Scan the lines below for "IPTV" and copy the matches.

[EXTRACTED RECORDS]

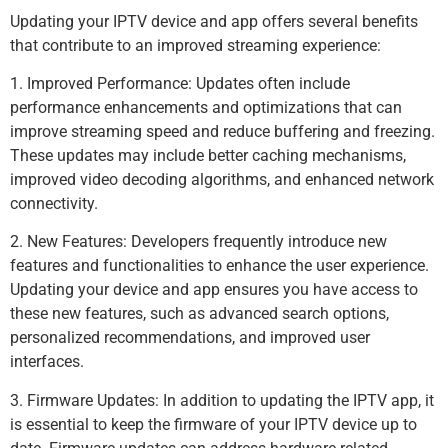
Updating your IPTV device and app offers several benefits
that contribute to an improved streaming experience:
1. Improved Performance: Updates often include
performance enhancements and optimizations that can
improve streaming speed and reduce buffering and freezing.
These updates may include better caching mechanisms,
improved video decoding algorithms, and enhanced network
connectivity.
2. New Features: Developers frequently introduce new
features and functionalities to enhance the user experience.
Updating your device and app ensures you have access to
these new features, such as advanced search options,
personalized recommendations, and improved user
interfaces.
3. Firmware Updates: In addition to updating the IPTV app, it
is essential to keep the firmware of your IPTV device up to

[/EXTRACTED RECORDS]

**COMPLETED EXERCISE**.
Updating your IPTV device and app offers several benefits
3. Firmware Updates: In addition to updating the IPTV app, it
is essential to keep the firmware of your IPTV device up to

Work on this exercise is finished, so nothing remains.